The captain led the team in carrying Barbour up the trail on the stretcher to the main road, using strips torn from shirts to secure him for the climb up a trail fraught with steep inclines, slippery surfaces and a series of hairpin turns. Halfway up, the homemade stretcher buckled.
Adams said he was thankful during this section of the ordeal he had some “big guys” with him. At certain sections, Air Force Staff Sgt. Noah Villanueva had half the stretcher to himself on the treacherous path negotiating the switchbacks. At some points, they were crawling in the mud and rocks.
“This was the hardest part of the entire trip,” Adams said. “It was brutal.”
Fighting to keep Barbour awake and alert, the team finally reached the trailhead. After a short drive in a truck to meet the ambulance, paramedics were able to provide medical care in pitch-black darkness on the way to the hospital.
At the hospital, Barbour was treated and had to stay overnight before being cleared to fly back to Honduras for further medical evaluation.
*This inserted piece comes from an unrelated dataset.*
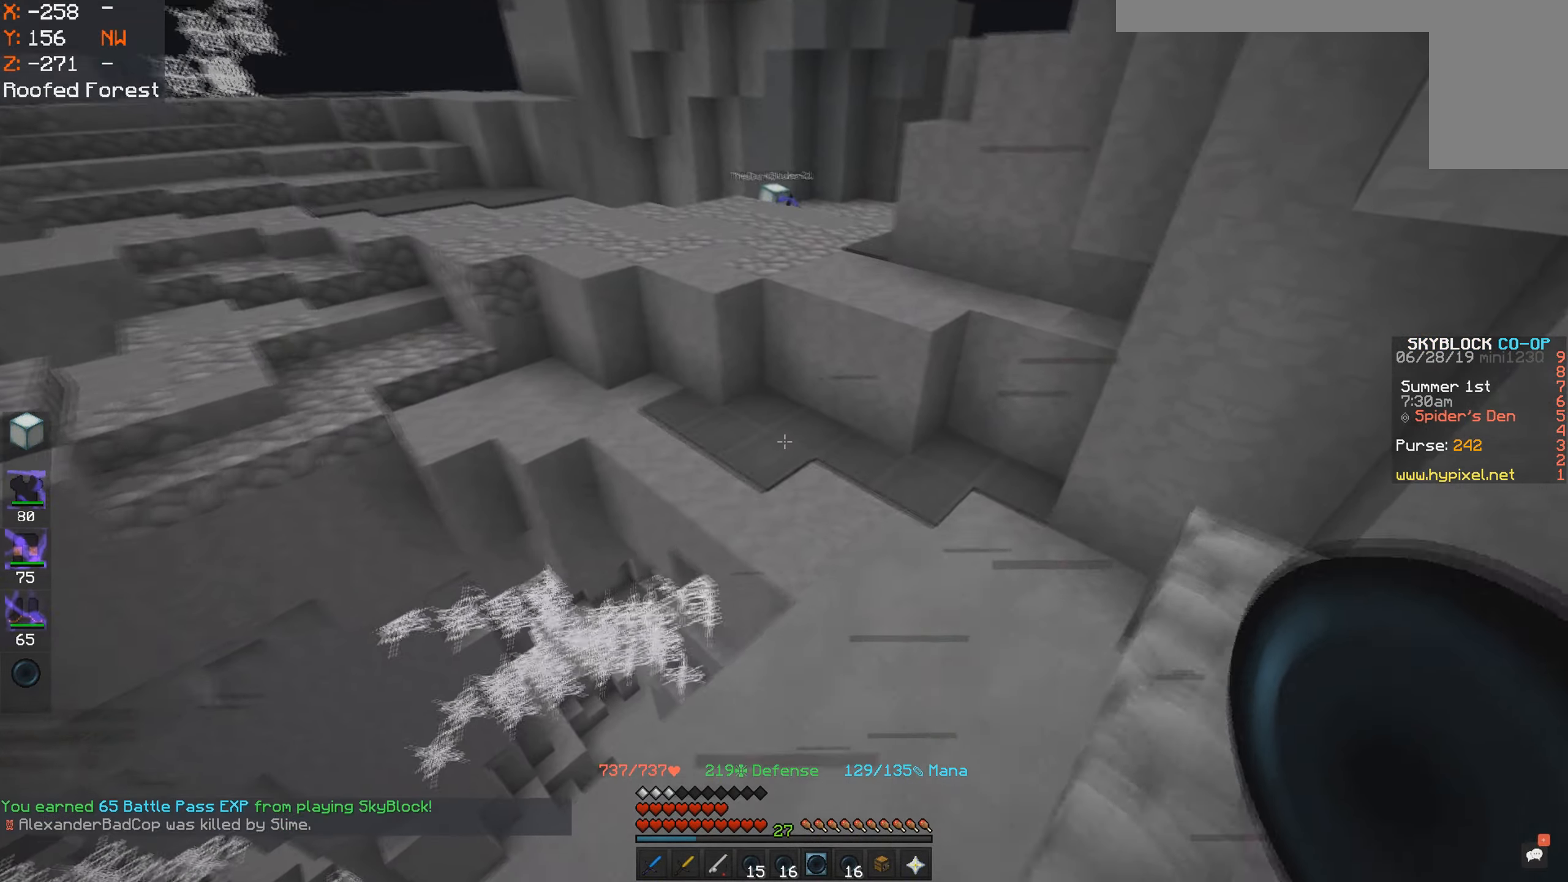
{"keys": ["space", "w"], "mouse": [], "events": [[267, "d", "up"], [300, "space", "down"]]}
Once he was back at Soto Cano Air Base, he was flown to San Antonio Military Medical Center South at Joint Base San Antonio-Lackland, Texas.
Barbour has recovered from his injuries, works as a civilian civil engineer with the Defense Logistics Agency in Columbus, Ohio, and recently became a new father with the birth of his son. His memory of the immediate time after he fell is sketchy, he said, but he knows the outcome of his ordeal would have been worse without the help of his wingmen.
“If Matt wasn’t climbing that wall underneath me, I am certain that I would have died,” Barbour said. “Even more, I don’t believe that the average person would have been able to swim down that far and fetch me out of the water. If all the [guys] weren’t there to carry me out, it is hard to say what might have happened. I probably would have died, or would have had it much worse off than I had it.”
Adams said without the help of Villanueva, Air Force Tech. Sgt. Dominique Vasquez, Air Force Staff Sgt. Graham Clouden, and Sabino, it would have been impossible to save him.
“We are fortunate that things turned out the way they did though the entire ordeal,” Adams said. “It was instinctual to jump in after him. Our military training helped when it came to getting him up the trail on the stretcher. But, we had to improvise the whole way.”
For his efforts, Adams was awarded the Airman’s Medal, approved by the secretary of the Air Force and awarded to service members who distinguish themselves by heroic actions, usually at the voluntary risk of life, but not involving combat.
During the medal presentation ceremony here March 11, hundreds gathered to see Pacific Air Forces commander Gen. Herbert “Hawk” Carlisle present Adams with the medal.
“Your demonstration of courage, valor, and putting yourself in danger to protect another airman is something that we can all learn from,” Carlisle said. “What we do is family. We’re in this together, and we have each other’s back. … The reason we’re the greatest fighting force — the world’s greatest air force ever seen — is because we have each other’s back.”